START Excerpted records

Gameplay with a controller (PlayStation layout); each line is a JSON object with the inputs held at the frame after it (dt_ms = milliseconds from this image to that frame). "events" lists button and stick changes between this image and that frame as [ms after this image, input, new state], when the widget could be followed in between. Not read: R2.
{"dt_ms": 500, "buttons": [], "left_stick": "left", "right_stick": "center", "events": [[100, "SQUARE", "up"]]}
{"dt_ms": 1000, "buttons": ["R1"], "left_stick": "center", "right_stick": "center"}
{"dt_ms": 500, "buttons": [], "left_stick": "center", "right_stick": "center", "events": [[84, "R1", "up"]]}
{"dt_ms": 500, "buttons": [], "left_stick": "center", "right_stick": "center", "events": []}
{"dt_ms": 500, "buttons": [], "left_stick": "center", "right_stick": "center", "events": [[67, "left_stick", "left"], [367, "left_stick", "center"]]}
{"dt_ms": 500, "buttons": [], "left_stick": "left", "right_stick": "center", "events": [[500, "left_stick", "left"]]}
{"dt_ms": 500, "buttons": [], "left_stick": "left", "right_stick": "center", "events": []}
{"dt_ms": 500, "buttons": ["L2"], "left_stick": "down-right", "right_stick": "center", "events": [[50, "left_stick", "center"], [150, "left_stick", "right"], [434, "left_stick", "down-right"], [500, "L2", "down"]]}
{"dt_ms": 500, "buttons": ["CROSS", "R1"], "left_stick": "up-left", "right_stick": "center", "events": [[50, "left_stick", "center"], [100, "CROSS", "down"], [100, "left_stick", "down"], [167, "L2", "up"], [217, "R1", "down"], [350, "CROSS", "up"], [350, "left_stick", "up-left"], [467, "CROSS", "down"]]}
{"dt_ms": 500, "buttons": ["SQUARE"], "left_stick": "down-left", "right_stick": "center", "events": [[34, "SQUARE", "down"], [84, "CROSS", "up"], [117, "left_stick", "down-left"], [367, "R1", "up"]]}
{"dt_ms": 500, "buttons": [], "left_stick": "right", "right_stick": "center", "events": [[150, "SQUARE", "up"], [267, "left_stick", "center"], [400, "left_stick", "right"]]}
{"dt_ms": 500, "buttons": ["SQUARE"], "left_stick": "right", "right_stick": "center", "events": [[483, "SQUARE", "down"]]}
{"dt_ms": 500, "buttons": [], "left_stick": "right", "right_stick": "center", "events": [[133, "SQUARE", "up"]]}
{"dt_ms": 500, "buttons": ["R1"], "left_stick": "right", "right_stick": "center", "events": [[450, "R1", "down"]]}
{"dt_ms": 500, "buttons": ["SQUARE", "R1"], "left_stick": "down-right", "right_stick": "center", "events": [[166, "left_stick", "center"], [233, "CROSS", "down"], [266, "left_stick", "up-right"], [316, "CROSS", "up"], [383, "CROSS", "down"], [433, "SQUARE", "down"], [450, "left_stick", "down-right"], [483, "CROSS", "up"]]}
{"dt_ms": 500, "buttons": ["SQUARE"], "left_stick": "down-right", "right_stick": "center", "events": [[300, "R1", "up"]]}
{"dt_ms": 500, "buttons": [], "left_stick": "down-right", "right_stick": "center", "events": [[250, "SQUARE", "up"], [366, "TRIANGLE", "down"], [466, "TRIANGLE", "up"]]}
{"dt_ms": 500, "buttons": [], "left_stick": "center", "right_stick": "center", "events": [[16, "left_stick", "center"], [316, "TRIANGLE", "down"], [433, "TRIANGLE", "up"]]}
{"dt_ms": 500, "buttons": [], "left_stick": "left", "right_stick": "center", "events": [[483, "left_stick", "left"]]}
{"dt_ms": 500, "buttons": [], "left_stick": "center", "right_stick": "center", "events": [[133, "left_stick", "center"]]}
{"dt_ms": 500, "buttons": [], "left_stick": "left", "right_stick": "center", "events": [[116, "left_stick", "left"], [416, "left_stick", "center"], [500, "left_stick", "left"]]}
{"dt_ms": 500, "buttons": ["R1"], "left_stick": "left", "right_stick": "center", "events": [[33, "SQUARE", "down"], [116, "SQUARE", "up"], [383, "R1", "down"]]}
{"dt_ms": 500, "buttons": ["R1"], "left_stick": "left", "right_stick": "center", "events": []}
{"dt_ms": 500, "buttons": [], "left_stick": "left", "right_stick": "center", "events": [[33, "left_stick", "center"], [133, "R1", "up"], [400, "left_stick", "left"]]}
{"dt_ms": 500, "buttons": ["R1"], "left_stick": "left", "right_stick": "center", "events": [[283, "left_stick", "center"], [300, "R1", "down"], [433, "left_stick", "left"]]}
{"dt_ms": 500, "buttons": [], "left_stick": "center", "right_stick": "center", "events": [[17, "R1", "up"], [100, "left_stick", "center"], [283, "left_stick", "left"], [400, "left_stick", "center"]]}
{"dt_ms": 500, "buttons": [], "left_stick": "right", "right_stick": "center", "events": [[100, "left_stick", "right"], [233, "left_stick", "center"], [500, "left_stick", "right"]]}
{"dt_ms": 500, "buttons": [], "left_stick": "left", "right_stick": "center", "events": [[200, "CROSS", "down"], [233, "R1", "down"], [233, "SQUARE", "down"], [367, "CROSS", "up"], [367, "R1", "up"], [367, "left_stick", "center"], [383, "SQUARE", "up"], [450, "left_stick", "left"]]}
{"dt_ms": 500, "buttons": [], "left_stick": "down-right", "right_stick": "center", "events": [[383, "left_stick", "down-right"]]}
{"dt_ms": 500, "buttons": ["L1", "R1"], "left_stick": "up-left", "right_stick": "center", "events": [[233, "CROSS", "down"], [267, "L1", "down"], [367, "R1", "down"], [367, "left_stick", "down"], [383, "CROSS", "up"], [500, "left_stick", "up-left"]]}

END Excerpted records

■ Task requirements
Each record above should be reproduced in full, exactly as it stands.

■ Answer section
Gameplay with a controller (PlayStation layout); each line is a JSON object with the inputs held at the frame after it (dt_ms = milliseconds from this image to that frame). "events" lists button and stick changes between this image and that frame as [ms after this image, input, new state], when the widget could be followed in between. Not read: R2.
{"dt_ms": 500, "buttons": [], "left_stick": "left", "right_stick": "center", "events": [[100, "SQUARE", "up"]]}
{"dt_ms": 1000, "buttons": ["R1"], "left_stick": "center", "right_stick": "center"}
{"dt_ms": 500, "buttons": [], "left_stick": "center", "right_stick": "center", "events": [[84, "R1", "up"]]}
{"dt_ms": 500, "buttons": [], "left_stick": "center", "right_stick": "center", "events": []}
{"dt_ms": 500, "buttons": [], "left_stick": "center", "right_stick": "center", "events": [[67, "left_stick", "left"], [367, "left_stick", "center"]]}
{"dt_ms": 500, "buttons": [], "left_stick": "left", "right_stick": "center", "events": [[500, "left_stick", "left"]]}
{"dt_ms": 500, "buttons": [], "left_stick": "left", "right_stick": "center", "events": []}
{"dt_ms": 500, "buttons": ["L2"], "left_stick": "down-right", "right_stick": "center", "events": [[50, "left_stick", "center"], [150, "left_stick", "right"], [434, "left_stick", "down-right"], [500, "L2", "down"]]}
{"dt_ms": 500, "buttons": ["CROSS", "R1"], "left_stick": "up-left", "right_stick": "center", "events": [[50, "left_stick", "center"], [100, "CROSS", "down"], [100, "left_stick", "down"], [167, "L2", "up"], [217, "R1", "down"], [350, "CROSS", "up"], [350, "left_stick", "up-left"], [467, "CROSS", "down"]]}
{"dt_ms": 500, "buttons": ["SQUARE"], "left_stick": "down-left", "right_stick": "center", "events": [[34, "SQUARE", "down"], [84, "CROSS", "up"], [117, "left_stick", "down-left"], [367, "R1", "up"]]}
{"dt_ms": 500, "buttons": [], "left_stick": "right", "right_stick": "center", "events": [[150, "SQUARE", "up"], [267, "left_stick", "center"], [400, "left_stick", "right"]]}
{"dt_ms": 500, "buttons": ["SQUARE"], "left_stick": "right", "right_stick": "center", "events": [[483, "SQUARE", "down"]]}
{"dt_ms": 500, "buttons": [], "left_stick": "right", "right_stick": "center", "events": [[133, "SQUARE", "up"]]}
{"dt_ms": 500, "buttons": ["R1"], "left_stick": "right", "right_stick": "center", "events": [[450, "R1", "down"]]}
{"dt_ms": 500, "buttons": ["SQUARE", "R1"], "left_stick": "down-right", "right_stick": "center", "events": [[166, "left_stick", "center"], [233, "CROSS", "down"], [266, "left_stick", "up-right"], [316, "CROSS", "up"], [383, "CROSS", "down"], [433, "SQUARE", "down"], [450, "left_stick", "down-right"], [483, "CROSS", "up"]]}
{"dt_ms": 500, "buttons": ["SQUARE"], "left_stick": "down-right", "right_stick": "center", "events": [[300, "R1", "up"]]}
{"dt_ms": 500, "buttons": [], "left_stick": "down-right", "right_stick": "center", "events": [[250, "SQUARE", "up"], [366, "TRIANGLE", "down"], [466, "TRIANGLE", "up"]]}
{"dt_ms": 500, "buttons": [], "left_stick": "center", "right_stick": "center", "events": [[16, "left_stick", "center"], [316, "TRIANGLE", "down"], [433, "TRIANGLE", "up"]]}
{"dt_ms": 500, "buttons": [], "left_stick": "left", "right_stick": "center", "events": [[483, "left_stick", "left"]]}
{"dt_ms": 500, "buttons": [], "left_stick": "center", "right_stick": "center", "events": [[133, "left_stick", "center"]]}
{"dt_ms": 500, "buttons": [], "left_stick": "left", "right_stick": "center", "events": [[116, "left_stick", "left"], [416, "left_stick", "center"], [500, "left_stick", "left"]]}
{"dt_ms": 500, "buttons": ["R1"], "left_stick": "left", "right_stick": "center", "events": [[33, "SQUARE", "down"], [116, "SQUARE", "up"], [383, "R1", "down"]]}
{"dt_ms": 500, "buttons": ["R1"], "left_stick": "left", "right_stick": "center", "events": []}
{"dt_ms": 500, "buttons": [], "left_stick": "left", "right_stick": "center", "events": [[33, "left_stick", "center"], [133, "R1", "up"], [400, "left_stick", "left"]]}
{"dt_ms": 500, "buttons": ["R1"], "left_stick": "left", "right_stick": "center", "events": [[283, "left_stick", "center"], [300, "R1", "down"], [433, "left_stick", "left"]]}
{"dt_ms": 500, "buttons": [], "left_stick": "center", "right_stick": "center", "events": [[17, "R1", "up"], [100, "left_stick", "center"], [283, "left_stick", "left"], [400, "left_stick", "center"]]}
{"dt_ms": 500, "buttons": [], "left_stick": "right", "right_stick": "center", "events": [[100, "left_stick", "right"], [233, "left_stick", "center"], [500, "left_stick", "right"]]}
{"dt_ms": 500, "buttons": [], "left_stick": "left", "right_stick": "center", "events": [[200, "CROSS", "down"], [233, "R1", "down"], [233, "SQUARE", "down"], [367, "CROSS", "up"], [367, "R1", "up"], [367, "left_stick", "center"], [383, "SQUARE", "up"], [450, "left_stick", "left"]]}
{"dt_ms": 500, "buttons": [], "left_stick": "down-right", "right_stick": "center", "events": [[383, "left_stick", "down-right"]]}
{"dt_ms": 500, "buttons": ["L1", "R1"], "left_stick": "up-left", "right_stick": "center", "events": [[233, "CROSS", "down"], [267, "L1", "down"], [367, "R1", "down"], [367, "left_stick", "down"], [383, "CROSS", "up"], [500, "left_stick", "up-left"]]}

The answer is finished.